"Des outils d’IA sont déjà en développement pour obtenir, déduire, collecter, enregistrer, comprendre, prévoir et, en fin de compte, manipuler et transformer en marchandises" les décisions à venir des internautes, explique Yaqub Chaudhary, l’un des co-auteurs, du Leverhulme Centre for the Future of Intelligence (LCFI) de Cambridge —un centre de recherche interdisciplinaire consacré à l’IA [1].
Ce commerce serait centré sur les intentions des utilisateurs, par exemple leurs futurs achats ou leurs prochains votes. Il irait donc au-delà de la pratique actuelle, qui vise à vendre au plus offrant l’attention d’un utilisateur, en particulier sur les réseaux sociaux, pour lui soumettre par exemple une publicité ciblée en fonction de ses habitudes de navigation ou de son historique.
Agents conversationnels anthropomorphes
Concrètement, notre familiarité croissante avec des agents conversationnels anthropomorphes (chatbots, assistants vocaux, petites amies virtuelles…) basés sur l’IA pourrait permettre aux entreprises qui les gèrent de glaner les données psychologiques et comportementales intimes concernant leurs utilisateurs. Des données qui pourront être utilisées, non seulement pour prédire, mais aussi pour influencer plus facilement leurs intentions, selon les auteurs de cet article publié dans le Harvard Data Science Review.

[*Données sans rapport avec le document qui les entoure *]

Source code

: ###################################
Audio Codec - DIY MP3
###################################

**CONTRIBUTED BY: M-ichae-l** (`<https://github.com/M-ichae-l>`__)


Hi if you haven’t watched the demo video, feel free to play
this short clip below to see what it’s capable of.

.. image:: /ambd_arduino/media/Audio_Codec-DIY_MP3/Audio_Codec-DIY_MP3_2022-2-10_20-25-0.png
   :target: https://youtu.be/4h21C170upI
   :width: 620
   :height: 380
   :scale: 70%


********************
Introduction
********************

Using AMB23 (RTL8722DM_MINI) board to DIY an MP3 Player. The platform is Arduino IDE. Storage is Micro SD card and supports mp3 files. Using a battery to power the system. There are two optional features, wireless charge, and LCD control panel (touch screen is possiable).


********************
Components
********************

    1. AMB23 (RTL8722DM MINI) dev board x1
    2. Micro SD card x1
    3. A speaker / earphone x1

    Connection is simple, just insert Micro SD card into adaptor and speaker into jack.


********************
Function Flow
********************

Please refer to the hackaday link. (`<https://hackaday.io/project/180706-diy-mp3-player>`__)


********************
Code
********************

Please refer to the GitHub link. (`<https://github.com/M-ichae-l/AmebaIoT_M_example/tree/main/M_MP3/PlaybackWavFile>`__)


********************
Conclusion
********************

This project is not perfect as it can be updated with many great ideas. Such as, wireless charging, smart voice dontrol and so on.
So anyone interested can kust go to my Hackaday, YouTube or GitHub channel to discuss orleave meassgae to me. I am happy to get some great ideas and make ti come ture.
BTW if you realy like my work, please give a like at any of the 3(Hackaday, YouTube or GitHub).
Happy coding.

"Avez-vous songé à aller voir Spiderman ce soir ?" ou "Vous avez dit que vous vous sentiez surmené, puis-je vous réserver cette place de cinéma dont nous avons parlé ?", citent les auteurs de l’article comme exemples de suggestions d’un "chatbot".
Des propositions "à vendre" via un système d’enchères en temps réel, qui pourraient aussi concerner un hôtel, la location de voiture ou le vote pour un candidat politique.
Faire commerce des intentions
Cette "économie de l’intention", comme l’appellent les chercheurs, ouvre la voie à une potentielle "manipulation sociale à l’échelle industrielle", selon le communiqué qui accompagne cet article.
"Nous devrions commencer à réfléchir à l’impact probable d’un tel marché sur les aspirations humaines, notamment des élections libres et équitables, une presse libre et une concurrence loyale sur le marché", affirme Jonnie Penn, co-auteur de l’étude.
"Ce que les gens disent lorsqu’ils conversent, la manière dont ils le disent et le type d’interférences" possibles "sont bien plus intimes que le simple enregistrement des interactions en ligne", souligne Yaqub Chaudhary.
Les chercheurs remarquent que des entreprises comme OpenAI (ChatGPT), Shopify, Nvidia, Meta ou Apple ont commencé se pencher sur ces "technologies persuasives".